TASKS TO COMPLETE:
a) Decide whether each statement agrees with the variety store text, answering yes or no and quoting the words of the text that settle it: (i) Warehouse clubs such as Costco count as variety stores. (ii) Dollar General sells items at prices above or below one dollar. (iii) Selling goods past their "Use By" date is legal in the United Kingdom.
b) Write out the passage of the variety store text word for word, from "sold in smaller" up to and including "the stores wholesale.".

TEXT:
'''
A variety store (also five and dime (historic), pound shop, or dollar store) is a retail store that sells general merchandise, such as apparel, automotive parts, dry goods, toys, hardware, home furnishings, and a selection of groceries. It usually sells them at discounted prices, sometimes at one or several fixed price points, such as one dollar, or historically, five and ten cents. Variety stores do not include larger formats: general merchandise superstores (hypermarkets) such as Target and Walmart. Warehouse clubs like Costco, grocery stores, and department stores are also not considered variety stores.

Economics

Pricing and margins
Some items are offered at a considerable discount over other retailers, whereas others are at the same price point. There are two ways variety stores make a profit:
 Buying and selling vast amounts of goods at heavily discounted prices provides a small profit margin multiplied by the volume of sales.
 Pricing many items at prices that are higher than regular retailers. These goods are commonly bought by consumers who perceive them to be bargains based on the heavy discounts on other items in the store. In the case of fixed price-point retailers, this can be achieved by reducing the size of the package.

Variety stores with single price points buy products to fit those price points (while making a profit) that are:
 generic brands or private labels, often specially manufactured using cheaper materials and processes than usual.
 available through the grey market.
 bought at a closeout sale, such as seasonal or promotional goods or bankruptcy stock.
 sold in smaller unit sizes than elsewhere.

Not all variety stores are "single price-point" stores, even if their names imply it. For example, in the United States, Dollar General and Family Dollar sell items at more or less than a dollar. Some stores also sell goods priced at multiples of the named price and, conversely, multiple items for the price. The discrepancy with the nominal price is also compounded if sales tax is added at the point of sale.

Supply
In many countries, stock can be imported from others with lower variable costs, because of differences in wages, resource costs or taxation. Usually goods are imported by a general importer, then sold to the stores wholesale.

Another source of stock is overruns, surplus items and out-of-date food products. Real Deals, a regional dollar store in the Syracuse, New York area, is stocked almost entirely with surplus goods such as these. The legality of selling out-of-date goods varies between jurisdictions: in general, most items (with a few exceptions, particularly certain perishable food items depending on the state) can be sold in the United States regardless of their sell-by date, but in the United Kingdom it is illegal to sell goods after their "Use By" date.
'''
[Collection entries]
'''
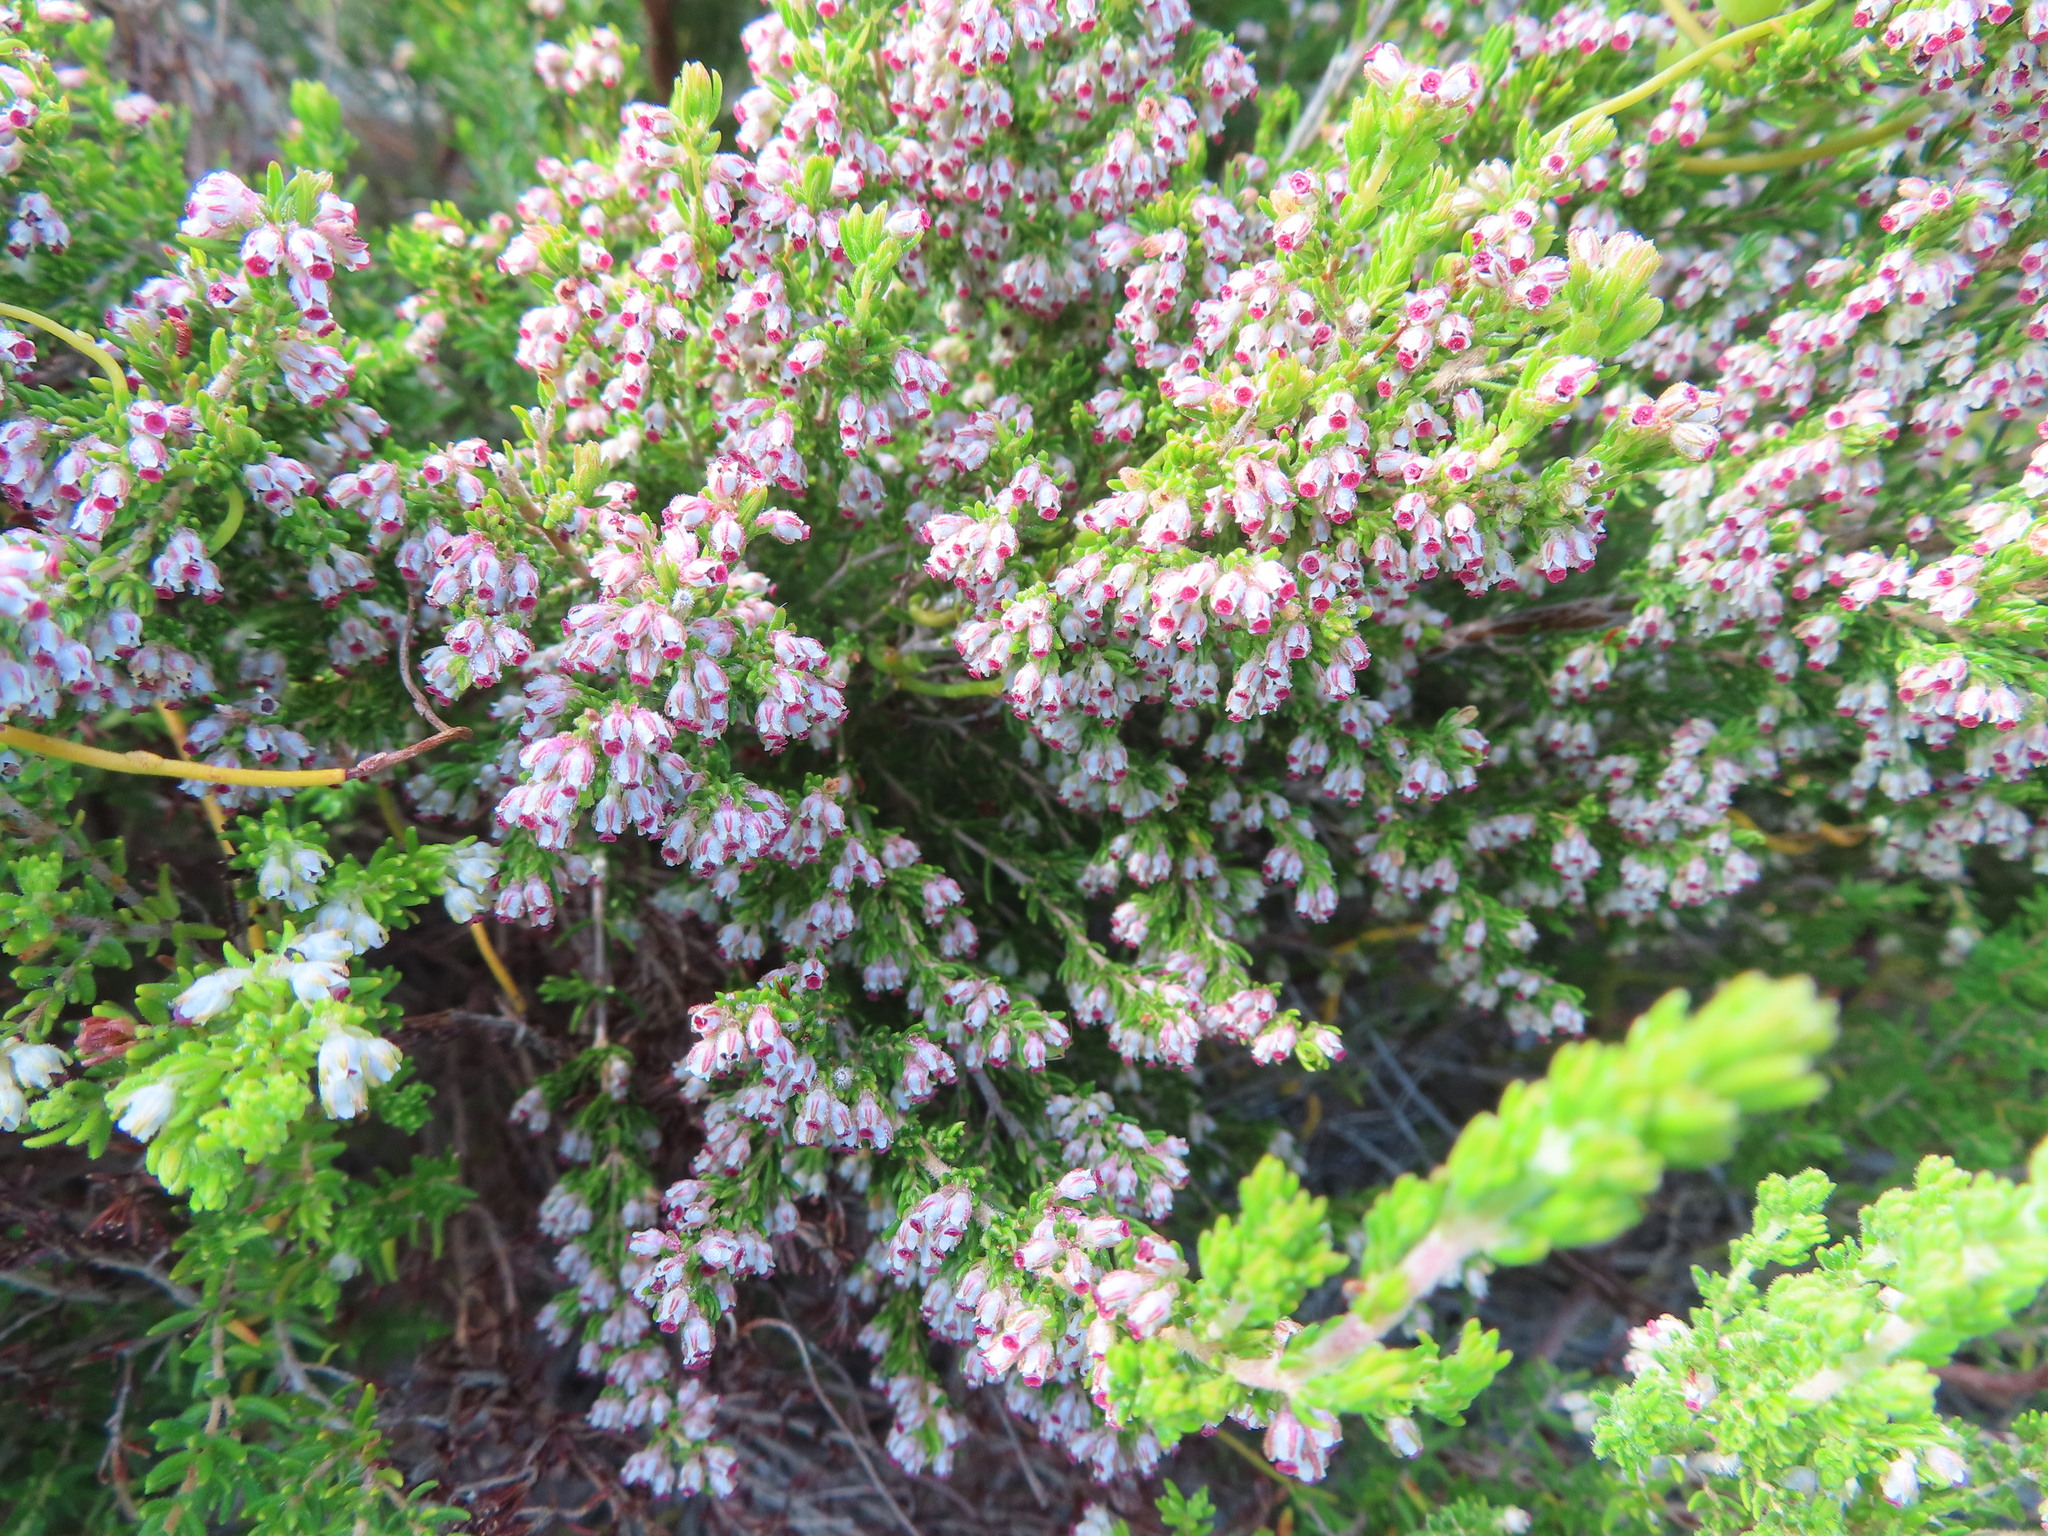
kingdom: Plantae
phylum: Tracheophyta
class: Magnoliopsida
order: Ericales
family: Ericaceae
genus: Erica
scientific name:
'''
'''
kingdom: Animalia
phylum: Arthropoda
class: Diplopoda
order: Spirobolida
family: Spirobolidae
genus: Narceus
'''
REPLIES:
a)
(i) No: "Warehouse clubs like Costco, grocery stores, and department stores are also not considered variety stores."
(ii) Yes: "in the United States, Dollar General and Family Dollar sell items at more or less than a dollar."
(iii) No: "in the United Kingdom it is illegal to sell goods after their "Use By" date."

b)
sold in smaller unit sizes than elsewhere.

Not all variety stores are "single price-point" stores, even if their names imply it. For example, in the United States, Dollar General and Family Dollar sell items at more or less than a dollar. Some stores also sell goods priced at multiples of the named price and, conversely, multiple items for the price. The discrepancy with the nominal price is also compounded if sales tax is added at the point of sale.

Supply
In many countries, stock can be imported from others with lower variable costs, because of differences in wages, resource costs or taxation. Usually goods are imported by a general importer, then sold to the stores wholesale.